Als Marco sich am späten Abend neben die schlafende Luise ins Bett legte, kam plötzlich eine Erinnerung in ihm hoch. Seit er Luise kannte, war es genau zweimal nötig gewesen, einen Notarzt für sie zu rufen. Damals bei der Befragung, als Luise Zeugin des Überfalls auf die Tankstelle war. Und ein zweites Mal. Beinahe hätte er es vergessen. Ein Verdacht regte sich in Marco.

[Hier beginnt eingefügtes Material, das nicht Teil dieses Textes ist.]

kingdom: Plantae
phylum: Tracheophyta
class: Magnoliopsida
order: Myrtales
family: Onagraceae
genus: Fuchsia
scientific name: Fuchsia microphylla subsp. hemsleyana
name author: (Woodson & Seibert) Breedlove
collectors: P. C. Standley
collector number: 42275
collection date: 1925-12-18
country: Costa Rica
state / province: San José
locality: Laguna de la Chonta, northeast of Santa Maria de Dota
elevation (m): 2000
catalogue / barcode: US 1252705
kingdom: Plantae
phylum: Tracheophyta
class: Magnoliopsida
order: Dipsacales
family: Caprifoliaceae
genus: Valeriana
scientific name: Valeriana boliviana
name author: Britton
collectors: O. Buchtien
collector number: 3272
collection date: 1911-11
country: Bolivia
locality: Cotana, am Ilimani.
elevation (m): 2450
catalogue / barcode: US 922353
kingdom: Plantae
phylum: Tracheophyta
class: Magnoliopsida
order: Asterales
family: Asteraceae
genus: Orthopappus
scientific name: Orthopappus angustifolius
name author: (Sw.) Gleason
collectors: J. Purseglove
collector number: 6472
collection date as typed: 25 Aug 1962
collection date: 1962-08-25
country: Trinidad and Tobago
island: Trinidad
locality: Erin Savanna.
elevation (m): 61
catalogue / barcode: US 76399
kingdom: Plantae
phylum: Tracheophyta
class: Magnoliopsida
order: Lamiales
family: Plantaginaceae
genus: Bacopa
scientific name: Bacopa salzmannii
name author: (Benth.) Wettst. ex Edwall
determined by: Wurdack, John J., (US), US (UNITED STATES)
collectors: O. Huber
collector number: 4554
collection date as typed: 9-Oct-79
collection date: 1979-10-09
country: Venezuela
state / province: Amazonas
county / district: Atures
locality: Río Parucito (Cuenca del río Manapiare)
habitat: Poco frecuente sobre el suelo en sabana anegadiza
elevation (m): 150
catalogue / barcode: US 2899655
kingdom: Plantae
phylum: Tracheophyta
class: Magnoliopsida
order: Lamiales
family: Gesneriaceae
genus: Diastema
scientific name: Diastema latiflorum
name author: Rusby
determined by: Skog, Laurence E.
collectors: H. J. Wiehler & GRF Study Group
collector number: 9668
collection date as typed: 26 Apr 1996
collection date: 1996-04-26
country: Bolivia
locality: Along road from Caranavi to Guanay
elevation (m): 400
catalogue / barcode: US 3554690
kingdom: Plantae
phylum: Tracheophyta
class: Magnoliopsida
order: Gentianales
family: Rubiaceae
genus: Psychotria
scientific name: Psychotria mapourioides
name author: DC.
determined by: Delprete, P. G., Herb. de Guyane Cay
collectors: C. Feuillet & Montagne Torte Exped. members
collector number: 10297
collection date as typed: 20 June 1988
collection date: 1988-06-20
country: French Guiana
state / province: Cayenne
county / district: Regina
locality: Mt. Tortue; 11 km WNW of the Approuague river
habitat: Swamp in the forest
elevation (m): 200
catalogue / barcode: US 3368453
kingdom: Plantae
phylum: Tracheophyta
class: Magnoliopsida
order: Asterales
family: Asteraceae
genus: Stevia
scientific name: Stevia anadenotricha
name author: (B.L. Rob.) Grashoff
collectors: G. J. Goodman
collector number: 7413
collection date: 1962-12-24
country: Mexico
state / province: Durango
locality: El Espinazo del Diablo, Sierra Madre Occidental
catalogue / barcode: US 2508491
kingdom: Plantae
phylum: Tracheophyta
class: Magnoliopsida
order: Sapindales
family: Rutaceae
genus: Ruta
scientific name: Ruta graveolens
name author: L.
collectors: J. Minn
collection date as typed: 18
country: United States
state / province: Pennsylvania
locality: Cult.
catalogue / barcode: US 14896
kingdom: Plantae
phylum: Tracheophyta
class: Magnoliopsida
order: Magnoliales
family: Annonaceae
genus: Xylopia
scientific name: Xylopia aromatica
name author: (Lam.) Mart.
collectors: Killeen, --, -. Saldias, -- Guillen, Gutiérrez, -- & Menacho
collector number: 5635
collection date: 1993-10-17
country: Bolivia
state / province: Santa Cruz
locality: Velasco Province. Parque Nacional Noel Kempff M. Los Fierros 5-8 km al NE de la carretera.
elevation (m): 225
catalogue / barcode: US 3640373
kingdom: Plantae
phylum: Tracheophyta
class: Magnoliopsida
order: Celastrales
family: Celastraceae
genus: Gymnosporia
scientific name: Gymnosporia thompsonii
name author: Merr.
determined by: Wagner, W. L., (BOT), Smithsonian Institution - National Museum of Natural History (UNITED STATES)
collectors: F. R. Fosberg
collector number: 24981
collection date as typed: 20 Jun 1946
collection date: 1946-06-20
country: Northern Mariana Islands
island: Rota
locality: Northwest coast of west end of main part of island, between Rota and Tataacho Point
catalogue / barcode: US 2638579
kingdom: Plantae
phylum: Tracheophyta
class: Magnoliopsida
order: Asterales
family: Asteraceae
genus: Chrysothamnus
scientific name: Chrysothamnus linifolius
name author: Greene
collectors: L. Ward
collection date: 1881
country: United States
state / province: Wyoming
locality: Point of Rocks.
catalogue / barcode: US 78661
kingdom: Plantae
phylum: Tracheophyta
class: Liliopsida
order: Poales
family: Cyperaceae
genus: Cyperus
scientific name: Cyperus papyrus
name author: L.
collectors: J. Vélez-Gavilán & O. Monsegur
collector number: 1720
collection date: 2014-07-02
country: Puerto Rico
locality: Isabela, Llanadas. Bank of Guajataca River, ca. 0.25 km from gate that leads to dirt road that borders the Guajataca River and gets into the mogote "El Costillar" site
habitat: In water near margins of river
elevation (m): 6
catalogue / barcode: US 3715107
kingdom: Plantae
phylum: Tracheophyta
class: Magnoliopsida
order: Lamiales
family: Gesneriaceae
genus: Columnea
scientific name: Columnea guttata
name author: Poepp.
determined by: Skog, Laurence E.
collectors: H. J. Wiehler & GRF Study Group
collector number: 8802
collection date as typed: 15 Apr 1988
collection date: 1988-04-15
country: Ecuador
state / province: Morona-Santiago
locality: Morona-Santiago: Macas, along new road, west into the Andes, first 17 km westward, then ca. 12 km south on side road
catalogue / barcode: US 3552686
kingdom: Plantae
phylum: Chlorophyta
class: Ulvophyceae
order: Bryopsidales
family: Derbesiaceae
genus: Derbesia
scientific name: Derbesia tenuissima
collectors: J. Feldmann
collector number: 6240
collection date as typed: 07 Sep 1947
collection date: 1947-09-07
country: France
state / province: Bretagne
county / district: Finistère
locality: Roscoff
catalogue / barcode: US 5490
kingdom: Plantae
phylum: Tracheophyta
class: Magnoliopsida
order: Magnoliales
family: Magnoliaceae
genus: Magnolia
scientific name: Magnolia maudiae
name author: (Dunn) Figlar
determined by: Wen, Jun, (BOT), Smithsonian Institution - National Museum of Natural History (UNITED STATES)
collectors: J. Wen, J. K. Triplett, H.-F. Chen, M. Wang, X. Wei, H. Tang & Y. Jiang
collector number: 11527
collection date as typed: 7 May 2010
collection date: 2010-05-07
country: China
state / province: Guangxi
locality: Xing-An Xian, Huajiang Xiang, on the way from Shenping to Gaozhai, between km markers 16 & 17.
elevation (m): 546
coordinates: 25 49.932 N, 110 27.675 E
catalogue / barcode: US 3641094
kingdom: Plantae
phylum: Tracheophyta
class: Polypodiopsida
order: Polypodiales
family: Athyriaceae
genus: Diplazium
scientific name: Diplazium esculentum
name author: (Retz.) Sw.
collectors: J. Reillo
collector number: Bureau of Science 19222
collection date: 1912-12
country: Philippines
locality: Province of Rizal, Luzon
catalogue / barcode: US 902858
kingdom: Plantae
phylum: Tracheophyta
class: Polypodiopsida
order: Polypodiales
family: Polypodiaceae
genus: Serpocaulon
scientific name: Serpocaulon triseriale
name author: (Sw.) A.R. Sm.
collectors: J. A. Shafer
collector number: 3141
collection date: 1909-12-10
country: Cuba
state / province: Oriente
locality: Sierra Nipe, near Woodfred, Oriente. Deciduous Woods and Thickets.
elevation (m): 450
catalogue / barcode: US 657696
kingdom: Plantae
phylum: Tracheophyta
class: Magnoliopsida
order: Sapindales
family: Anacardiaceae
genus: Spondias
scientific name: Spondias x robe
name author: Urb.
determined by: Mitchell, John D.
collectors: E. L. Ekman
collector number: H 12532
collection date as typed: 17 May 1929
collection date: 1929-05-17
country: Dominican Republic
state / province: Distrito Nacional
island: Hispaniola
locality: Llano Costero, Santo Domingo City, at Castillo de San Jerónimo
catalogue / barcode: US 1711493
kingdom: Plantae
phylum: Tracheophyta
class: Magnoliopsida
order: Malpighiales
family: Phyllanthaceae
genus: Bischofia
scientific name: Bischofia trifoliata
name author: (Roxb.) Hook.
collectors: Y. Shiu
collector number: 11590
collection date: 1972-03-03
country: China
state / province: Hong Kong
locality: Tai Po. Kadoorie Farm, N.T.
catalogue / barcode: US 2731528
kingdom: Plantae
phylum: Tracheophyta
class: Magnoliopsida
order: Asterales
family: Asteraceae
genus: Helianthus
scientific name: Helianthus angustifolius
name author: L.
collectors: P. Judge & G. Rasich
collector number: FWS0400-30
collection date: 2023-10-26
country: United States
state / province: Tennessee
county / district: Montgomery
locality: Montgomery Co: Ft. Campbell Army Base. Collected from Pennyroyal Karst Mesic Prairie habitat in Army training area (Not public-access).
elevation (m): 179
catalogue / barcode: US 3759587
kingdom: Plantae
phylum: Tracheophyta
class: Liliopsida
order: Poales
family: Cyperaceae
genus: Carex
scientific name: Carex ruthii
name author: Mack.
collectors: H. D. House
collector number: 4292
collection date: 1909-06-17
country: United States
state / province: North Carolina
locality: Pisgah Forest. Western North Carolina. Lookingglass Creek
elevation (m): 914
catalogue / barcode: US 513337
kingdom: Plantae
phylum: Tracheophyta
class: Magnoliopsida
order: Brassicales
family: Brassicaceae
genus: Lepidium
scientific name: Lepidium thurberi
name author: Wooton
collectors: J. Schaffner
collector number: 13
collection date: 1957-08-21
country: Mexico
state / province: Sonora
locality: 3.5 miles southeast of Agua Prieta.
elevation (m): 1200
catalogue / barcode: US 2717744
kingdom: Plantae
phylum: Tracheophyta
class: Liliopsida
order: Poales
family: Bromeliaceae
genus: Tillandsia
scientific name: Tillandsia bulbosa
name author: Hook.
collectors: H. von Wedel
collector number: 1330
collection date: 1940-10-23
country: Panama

Drei Wochen später meldete Marco seine Frau als vermisst. Er gab bei seinen Kollegen an, Luise wäre von ihrer Arbeit in einem Blumenladen nicht nach Hause gekommen. Er habe keinerlei Erklärung für ihr Verschwinden. Wie auch seine Kollegen wussten, waren Luise und er glücklich miteinander gewesen; ihre Ehe war zwar kinderlos geblieben, aber dieser Umstand war für beide Partner keine Belastung. Dies bestätigten auch Luises Eltern und alle Freunde des Paares, die befragt wurden.